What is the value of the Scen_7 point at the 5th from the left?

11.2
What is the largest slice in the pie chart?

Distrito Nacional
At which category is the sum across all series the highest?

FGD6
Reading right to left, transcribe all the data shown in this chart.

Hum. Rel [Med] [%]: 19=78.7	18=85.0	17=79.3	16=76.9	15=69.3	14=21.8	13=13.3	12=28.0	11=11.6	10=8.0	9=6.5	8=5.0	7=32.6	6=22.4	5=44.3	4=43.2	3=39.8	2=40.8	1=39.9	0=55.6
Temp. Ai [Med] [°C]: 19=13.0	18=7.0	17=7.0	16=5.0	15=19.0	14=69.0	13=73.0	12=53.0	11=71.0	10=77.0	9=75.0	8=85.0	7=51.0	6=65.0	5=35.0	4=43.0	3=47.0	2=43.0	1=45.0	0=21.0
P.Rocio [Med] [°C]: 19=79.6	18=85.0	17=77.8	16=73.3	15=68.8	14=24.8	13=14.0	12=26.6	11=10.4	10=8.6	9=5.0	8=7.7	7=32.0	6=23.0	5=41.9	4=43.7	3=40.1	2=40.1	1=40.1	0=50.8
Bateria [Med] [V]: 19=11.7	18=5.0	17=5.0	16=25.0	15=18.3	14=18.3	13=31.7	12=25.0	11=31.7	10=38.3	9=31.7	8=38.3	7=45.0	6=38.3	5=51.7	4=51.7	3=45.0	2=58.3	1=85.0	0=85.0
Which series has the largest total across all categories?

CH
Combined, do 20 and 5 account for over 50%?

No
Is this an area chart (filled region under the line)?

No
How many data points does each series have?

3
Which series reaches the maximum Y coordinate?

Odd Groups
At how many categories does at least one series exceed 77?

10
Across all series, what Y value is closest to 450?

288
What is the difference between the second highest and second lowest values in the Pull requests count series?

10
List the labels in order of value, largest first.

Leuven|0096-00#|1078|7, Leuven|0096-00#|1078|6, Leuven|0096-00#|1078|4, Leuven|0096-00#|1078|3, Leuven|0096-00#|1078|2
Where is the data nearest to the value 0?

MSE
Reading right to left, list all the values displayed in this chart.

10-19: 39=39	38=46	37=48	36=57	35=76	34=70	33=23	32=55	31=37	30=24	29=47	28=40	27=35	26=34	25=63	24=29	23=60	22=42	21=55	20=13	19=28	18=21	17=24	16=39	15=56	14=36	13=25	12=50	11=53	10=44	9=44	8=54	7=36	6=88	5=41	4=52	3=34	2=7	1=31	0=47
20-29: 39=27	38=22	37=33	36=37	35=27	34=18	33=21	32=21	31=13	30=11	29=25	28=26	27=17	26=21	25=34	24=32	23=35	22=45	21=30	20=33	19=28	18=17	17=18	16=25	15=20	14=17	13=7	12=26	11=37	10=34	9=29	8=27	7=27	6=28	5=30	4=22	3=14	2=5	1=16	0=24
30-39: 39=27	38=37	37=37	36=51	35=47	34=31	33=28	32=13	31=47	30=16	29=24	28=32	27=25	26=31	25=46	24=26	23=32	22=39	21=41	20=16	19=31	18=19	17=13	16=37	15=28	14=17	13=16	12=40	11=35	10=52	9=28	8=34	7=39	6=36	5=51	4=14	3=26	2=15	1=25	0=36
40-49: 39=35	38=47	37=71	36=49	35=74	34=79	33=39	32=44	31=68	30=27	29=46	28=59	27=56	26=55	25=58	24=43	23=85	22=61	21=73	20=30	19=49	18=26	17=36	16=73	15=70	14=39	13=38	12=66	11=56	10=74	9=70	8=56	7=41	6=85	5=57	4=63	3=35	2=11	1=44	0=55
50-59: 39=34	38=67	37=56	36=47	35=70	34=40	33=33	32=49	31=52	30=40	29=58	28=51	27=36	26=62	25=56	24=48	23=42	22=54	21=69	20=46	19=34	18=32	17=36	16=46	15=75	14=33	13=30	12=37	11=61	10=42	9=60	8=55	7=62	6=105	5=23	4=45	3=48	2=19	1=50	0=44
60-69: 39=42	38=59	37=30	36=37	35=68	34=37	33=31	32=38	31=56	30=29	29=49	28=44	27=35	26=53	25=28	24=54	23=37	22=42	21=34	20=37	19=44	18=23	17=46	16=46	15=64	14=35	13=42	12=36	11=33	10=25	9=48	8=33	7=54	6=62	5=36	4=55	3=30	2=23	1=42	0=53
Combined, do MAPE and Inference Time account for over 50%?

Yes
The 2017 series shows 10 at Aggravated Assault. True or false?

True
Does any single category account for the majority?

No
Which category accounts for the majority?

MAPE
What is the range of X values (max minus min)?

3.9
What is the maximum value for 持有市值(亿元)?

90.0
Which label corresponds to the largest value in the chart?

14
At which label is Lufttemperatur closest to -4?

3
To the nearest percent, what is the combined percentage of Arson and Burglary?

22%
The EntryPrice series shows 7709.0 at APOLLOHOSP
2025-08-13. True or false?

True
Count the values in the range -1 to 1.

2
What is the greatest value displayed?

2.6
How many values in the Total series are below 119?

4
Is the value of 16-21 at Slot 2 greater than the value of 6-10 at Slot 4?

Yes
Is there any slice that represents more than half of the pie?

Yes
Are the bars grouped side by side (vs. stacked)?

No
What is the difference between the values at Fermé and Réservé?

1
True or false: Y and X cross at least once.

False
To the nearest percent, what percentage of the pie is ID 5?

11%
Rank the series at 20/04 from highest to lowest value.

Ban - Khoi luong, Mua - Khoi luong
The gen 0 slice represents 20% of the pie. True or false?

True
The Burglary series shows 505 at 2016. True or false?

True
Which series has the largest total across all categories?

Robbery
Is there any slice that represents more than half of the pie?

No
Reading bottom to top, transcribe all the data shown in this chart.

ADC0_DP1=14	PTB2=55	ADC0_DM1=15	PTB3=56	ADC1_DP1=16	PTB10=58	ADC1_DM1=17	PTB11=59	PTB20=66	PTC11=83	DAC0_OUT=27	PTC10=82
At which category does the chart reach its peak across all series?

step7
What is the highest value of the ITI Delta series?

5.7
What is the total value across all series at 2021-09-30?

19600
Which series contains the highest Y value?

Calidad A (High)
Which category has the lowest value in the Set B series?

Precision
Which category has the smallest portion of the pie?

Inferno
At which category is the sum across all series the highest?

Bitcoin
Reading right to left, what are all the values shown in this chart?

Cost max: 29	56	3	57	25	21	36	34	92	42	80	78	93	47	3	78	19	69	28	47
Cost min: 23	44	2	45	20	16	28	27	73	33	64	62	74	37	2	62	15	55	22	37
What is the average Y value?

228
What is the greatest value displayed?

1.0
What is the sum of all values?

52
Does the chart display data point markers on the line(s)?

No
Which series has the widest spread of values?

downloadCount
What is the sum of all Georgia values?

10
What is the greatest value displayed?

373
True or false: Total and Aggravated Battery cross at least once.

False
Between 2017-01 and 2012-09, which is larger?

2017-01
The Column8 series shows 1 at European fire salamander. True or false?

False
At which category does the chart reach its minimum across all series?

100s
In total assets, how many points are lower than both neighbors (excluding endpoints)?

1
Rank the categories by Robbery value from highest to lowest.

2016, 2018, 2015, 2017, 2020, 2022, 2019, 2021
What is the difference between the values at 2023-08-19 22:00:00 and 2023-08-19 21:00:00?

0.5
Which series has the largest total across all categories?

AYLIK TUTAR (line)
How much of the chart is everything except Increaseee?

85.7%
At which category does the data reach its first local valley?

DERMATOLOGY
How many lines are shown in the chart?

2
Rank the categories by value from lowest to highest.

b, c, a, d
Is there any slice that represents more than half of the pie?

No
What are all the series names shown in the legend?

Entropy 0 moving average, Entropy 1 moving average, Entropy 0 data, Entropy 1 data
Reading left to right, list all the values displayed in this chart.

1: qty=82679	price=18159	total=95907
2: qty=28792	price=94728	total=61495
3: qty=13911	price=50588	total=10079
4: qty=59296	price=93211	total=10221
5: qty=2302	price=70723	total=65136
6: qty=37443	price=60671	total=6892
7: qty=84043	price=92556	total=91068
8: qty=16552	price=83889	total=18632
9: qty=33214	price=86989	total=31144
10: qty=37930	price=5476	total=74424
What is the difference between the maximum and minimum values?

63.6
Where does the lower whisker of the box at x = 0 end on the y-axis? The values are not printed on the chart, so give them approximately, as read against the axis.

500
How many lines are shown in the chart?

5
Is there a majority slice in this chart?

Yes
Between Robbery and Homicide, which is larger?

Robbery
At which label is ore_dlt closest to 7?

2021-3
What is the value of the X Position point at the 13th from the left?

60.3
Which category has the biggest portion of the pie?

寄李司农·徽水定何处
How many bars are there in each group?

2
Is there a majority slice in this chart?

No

================================

| How to complete this task |
Could you render everything from the start of the data down to the line containing "Across all series, what", that line included, as a numbered list with the blank lines left out?

| Answer box |
1. What is the value of the Scen_7 point at the 5th from the left?
2. 11.2
3. What is the largest slice in the pie chart?
4. Distrito Nacional
5. At which category is the sum across all series the highest?
6. FGD6
7. Reading right to left, transcribe all the data shown in this chart.
8. Hum. Rel [Med] [%]: 19=78.7	18=85.0	17=79.3	16=76.9	15=69.3	14=21.8	13=13.3	12=28.0	11=11.6	10=8.0	9=6.5	8=5.0	7=32.6	6=22.4	5=44.3	4=43.2	3=39.8	2=40.8	1=39.9	0=55.6
9. Temp. Ai [Med] [°C]: 19=13.0	18=7.0	17=7.0	16=5.0	15=19.0	14=69.0	13=73.0	12=53.0	11=71.0	10=77.0	9=75.0	8=85.0	7=51.0	6=65.0	5=35.0	4=43.0	3=47.0	2=43.0	1=45.0	0=21.0
10. P.Rocio [Med] [°C]: 19=79.6	18=85.0	17=77.8	16=73.3	15=68.8	14=24.8	13=14.0	12=26.6	11=10.4	10=8.6	9=5.0	8=7.7	7=32.0	6=23.0	5=41.9	4=43.7	3=40.1	2=40.1	1=40.1	0=50.8
11. Bateria [Med] [V]: 19=11.7	18=5.0	17=5.0	16=25.0	15=18.3	14=18.3	13=31.7	12=25.0	11=31.7	10=38.3	9=31.7	8=38.3	7=45.0	6=38.3	5=51.7	4=51.7	3=45.0	2=58.3	1=85.0	0=85.0
12. Which series has the largest total across all categories?
13. CH
14. Combined, do 20 and 5 account for over 50%?
15. No
16. Is this an area chart (filled region under the line)?
17. No
18. How many data points does each series have?
19. 3
20. Which series reaches the maximum Y coordinate?
21. Odd Groups
22. At how many categories does at least one series exceed 77?
23. 10
24. Across all series, what Y value is closest to 450?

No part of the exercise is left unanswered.